*Transcribed page contents*.
◆ ◆ ◆

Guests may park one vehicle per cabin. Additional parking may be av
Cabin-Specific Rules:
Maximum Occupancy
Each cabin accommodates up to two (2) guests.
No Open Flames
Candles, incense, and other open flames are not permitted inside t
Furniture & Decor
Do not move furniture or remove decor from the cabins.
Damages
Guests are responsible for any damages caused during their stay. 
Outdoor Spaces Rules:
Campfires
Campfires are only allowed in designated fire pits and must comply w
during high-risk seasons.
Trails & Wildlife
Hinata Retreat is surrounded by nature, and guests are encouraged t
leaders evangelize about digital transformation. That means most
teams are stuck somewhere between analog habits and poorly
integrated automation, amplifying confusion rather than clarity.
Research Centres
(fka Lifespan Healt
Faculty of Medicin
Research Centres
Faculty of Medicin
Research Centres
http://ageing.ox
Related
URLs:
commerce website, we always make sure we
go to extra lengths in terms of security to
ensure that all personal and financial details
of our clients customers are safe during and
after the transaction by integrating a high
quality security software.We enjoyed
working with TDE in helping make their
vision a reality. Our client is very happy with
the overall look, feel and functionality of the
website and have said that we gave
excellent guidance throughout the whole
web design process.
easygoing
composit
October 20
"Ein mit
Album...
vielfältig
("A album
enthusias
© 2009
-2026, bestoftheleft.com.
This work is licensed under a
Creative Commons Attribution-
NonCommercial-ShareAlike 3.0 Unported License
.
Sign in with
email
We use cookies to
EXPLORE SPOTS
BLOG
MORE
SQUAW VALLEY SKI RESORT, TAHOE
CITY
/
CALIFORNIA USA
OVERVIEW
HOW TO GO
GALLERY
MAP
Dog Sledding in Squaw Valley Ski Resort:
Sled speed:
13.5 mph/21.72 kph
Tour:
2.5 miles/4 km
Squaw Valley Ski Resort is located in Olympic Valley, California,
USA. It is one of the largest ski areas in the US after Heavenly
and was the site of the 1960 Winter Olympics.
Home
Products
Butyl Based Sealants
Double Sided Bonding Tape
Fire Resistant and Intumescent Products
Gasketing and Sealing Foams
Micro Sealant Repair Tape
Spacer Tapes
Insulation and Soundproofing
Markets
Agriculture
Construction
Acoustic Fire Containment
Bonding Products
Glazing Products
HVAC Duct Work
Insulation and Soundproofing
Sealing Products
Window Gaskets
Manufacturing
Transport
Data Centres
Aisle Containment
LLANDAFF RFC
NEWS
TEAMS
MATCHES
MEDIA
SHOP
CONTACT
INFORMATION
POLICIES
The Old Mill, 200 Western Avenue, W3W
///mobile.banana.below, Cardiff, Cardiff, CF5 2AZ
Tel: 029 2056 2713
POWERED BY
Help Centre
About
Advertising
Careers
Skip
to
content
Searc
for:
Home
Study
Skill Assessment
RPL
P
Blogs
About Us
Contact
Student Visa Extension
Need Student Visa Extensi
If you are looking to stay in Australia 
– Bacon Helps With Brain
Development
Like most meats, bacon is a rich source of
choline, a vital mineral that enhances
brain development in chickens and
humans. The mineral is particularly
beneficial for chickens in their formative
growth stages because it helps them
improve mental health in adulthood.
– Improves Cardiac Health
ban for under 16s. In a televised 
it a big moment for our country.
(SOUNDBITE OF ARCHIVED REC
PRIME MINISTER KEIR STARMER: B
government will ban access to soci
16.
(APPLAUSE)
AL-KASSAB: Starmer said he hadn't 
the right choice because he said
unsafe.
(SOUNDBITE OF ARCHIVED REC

◆ ◆ ◆

*What the task asks*. Once more, print all the records exactly.

*Result for this task*.
Guests may park one vehicle per cabin. Additional parking may be av
Cabin-Specific Rules:
Maximum Occupancy
Each cabin accommodates up to two (2) guests.
No Open Flames
Candles, incense, and other open flames are not permitted inside t
Furniture & Decor
Do not move furniture or remove decor from the cabins.
Damages
Guests are responsible for any damages caused during their stay. 
Outdoor Spaces Rules:
Campfires
Campfires are only allowed in designated fire pits and must comply w
during high-risk seasons.
Trails & Wildlife
Hinata Retreat is surrounded by nature, and guests are encouraged t
leaders evangelize about digital transformation. That means most
teams are stuck somewhere between analog habits and poorly
integrated automation, amplifying confusion rather than clarity.
Research Centres
(fka Lifespan Healt
Faculty of Medicin
Research Centres
Faculty of Medicin
Research Centres
http://ageing.ox
Related
URLs:
commerce website, we always make sure we
go to extra lengths in terms of security to
ensure that all personal and financial details
of our clients customers are safe during and
after the transaction by integrating a high
quality security software.We enjoyed
working with TDE in helping make their
vision a reality. Our client is very happy with
the overall look, feel and functionality of the
website and have said that we gave
excellent guidance throughout the whole
web design process.
easygoing
composit
October 20
"Ein mit
Album...
vielfältig
("A album
enthusias
© 2009
-2026, bestoftheleft.com.
This work is licensed under a
Creative Commons Attribution-
NonCommercial-ShareAlike 3.0 Unported License
.
Sign in with
email
We use cookies to
EXPLORE SPOTS
BLOG
MORE
SQUAW VALLEY SKI RESORT, TAHOE
CITY
/
CALIFORNIA USA
OVERVIEW
HOW TO GO
GALLERY
MAP
Dog Sledding in Squaw Valley Ski Resort:
Sled speed:
13.5 mph/21.72 kph
Tour:
2.5 miles/4 km
Squaw Valley Ski Resort is located in Olympic Valley, California,
USA. It is one of the largest ski areas in the US after Heavenly
and was the site of the 1960 Winter Olympics.
Home
Products
Butyl Based Sealants
Double Sided Bonding Tape
Fire Resistant and Intumescent Products
Gasketing and Sealing Foams
Micro Sealant Repair Tape
Spacer Tapes
Insulation and Soundproofing
Markets
Agriculture
Construction
Acoustic Fire Containment
Bonding Products
Glazing Products
HVAC Duct Work
Insulation and Soundproofing
Sealing Products
Window Gaskets
Manufacturing
Transport
Data Centres
Aisle Containment
LLANDAFF RFC
NEWS
TEAMS
MATCHES
MEDIA
SHOP
CONTACT
INFORMATION
POLICIES
The Old Mill, 200 Western Avenue, W3W
///mobile.banana.below, Cardiff, Cardiff, CF5 2AZ
Tel: 029 2056 2713
POWERED BY
Help Centre
About
Advertising
Careers
Skip
to
content
Searc
for:
Home
Study
Skill Assessment
RPL
P
Blogs
About Us
Contact
Student Visa Extension
Need Student Visa Extensi
If you are looking to stay in Australia 
– Bacon Helps With Brain
Development
Like most meats, bacon is a rich source of
choline, a vital mineral that enhances
brain development in chickens and
humans. The mineral is particularly
beneficial for chickens in their formative
growth stages because it helps them
improve mental health in adulthood.
– Improves Cardiac Health
ban for under 16s. In a televised 
it a big moment for our country.
(SOUNDBITE OF ARCHIVED REC
PRIME MINISTER KEIR STARMER: B
government will ban access to soci
16.
(APPLAUSE)
AL-KASSAB: Starmer said he hadn't 
the right choice because he said
unsafe.
(SOUNDBITE OF ARCHIVED REC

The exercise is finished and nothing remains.